What you should do: Which lines of the data contain the string "expenditures"? Show each of them.

Collected data
------------------------------
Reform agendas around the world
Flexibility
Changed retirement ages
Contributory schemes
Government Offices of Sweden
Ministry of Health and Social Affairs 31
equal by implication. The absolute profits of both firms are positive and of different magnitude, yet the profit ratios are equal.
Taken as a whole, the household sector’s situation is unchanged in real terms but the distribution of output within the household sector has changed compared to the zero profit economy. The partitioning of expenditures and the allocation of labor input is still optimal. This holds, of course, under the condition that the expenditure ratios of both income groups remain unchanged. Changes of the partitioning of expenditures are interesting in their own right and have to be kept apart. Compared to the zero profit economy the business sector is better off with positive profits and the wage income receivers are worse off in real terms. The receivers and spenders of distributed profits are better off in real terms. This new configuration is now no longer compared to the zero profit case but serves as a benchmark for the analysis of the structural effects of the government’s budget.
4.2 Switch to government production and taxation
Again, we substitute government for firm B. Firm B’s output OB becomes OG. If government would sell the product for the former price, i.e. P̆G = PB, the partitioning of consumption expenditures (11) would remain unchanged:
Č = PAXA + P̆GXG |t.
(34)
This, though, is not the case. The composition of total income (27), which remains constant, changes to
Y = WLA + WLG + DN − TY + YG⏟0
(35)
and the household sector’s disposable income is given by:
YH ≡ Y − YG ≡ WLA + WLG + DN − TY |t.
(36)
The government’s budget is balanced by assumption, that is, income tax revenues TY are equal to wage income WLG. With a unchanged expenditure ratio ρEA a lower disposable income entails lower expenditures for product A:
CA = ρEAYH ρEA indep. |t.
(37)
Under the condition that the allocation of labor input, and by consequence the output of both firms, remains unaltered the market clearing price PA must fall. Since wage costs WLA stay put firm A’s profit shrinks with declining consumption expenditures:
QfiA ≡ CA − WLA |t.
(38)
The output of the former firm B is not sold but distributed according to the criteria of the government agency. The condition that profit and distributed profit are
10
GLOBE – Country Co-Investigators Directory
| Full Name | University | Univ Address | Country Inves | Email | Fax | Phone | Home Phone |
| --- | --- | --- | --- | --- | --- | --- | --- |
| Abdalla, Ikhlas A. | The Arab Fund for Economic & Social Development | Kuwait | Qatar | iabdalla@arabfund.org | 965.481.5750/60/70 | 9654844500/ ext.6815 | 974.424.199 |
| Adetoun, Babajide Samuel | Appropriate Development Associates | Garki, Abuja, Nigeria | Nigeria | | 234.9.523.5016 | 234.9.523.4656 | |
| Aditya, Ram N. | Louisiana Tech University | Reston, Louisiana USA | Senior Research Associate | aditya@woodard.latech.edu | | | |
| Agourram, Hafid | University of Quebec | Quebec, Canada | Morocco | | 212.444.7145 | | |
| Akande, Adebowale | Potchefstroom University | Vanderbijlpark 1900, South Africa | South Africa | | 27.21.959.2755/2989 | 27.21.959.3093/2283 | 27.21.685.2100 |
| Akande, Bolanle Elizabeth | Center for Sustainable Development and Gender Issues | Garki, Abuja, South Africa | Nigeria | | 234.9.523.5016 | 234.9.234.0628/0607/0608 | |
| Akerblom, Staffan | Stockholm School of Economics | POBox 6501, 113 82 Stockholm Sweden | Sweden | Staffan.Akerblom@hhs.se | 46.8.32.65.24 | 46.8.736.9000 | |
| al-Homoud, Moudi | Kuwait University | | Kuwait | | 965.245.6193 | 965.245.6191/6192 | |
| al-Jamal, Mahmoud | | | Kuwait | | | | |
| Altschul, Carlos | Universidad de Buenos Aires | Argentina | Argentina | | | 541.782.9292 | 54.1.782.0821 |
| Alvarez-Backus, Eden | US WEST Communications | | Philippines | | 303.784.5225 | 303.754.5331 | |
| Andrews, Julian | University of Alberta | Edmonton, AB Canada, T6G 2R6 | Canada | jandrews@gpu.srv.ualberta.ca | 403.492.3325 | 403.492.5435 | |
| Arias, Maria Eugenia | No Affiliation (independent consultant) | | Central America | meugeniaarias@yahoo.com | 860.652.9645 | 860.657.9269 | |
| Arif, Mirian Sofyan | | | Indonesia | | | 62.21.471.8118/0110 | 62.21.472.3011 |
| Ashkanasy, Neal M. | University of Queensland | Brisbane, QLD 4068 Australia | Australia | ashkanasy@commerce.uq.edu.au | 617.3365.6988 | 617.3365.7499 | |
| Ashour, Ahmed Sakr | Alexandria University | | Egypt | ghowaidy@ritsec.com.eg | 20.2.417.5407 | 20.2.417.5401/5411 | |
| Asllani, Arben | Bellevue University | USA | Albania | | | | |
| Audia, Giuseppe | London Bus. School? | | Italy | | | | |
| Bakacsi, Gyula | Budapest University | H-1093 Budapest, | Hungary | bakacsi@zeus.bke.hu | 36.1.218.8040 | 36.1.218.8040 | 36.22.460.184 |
------------------------------
Problem solution:
Taken as a whole, the household sector’s situation is unchanged in real terms but the distribution of output within the household sector has changed compared to the zero profit economy. The partitioning of expenditures and the allocation of labor input is still optimal. This holds, of course, under the condition that the expenditure ratios of both income groups remain unchanged. Changes of the partitioning of expenditures are interesting in their own right and have to be kept apart. Compared to the zero profit economy the business sector is better off with positive profits and the wage income receivers are worse off in real terms. The receivers and spenders of distributed profits are better off in real terms. This new configuration is now no longer compared to the zero profit case but serves as a benchmark for the analysis of the structural effects of the government’s budget.
Again, we substitute government for firm B. Firm B’s output OB becomes OG. If government would sell the product for the former price, i.e. P̆G = PB, the partitioning of consumption expenditures (11) would remain unchanged:
The government’s budget is balanced by assumption, that is, income tax revenues TY are equal to wage income WLG. With a unchanged expenditure ratio ρEA a lower disposable income entails lower expenditures for product A:
Under the condition that the allocation of labor input, and by consequence the output of both firms, remains unaltered the market clearing price PA must fall. Since wage costs WLA stay put firm A’s profit shrinks with declining consumption expenditures:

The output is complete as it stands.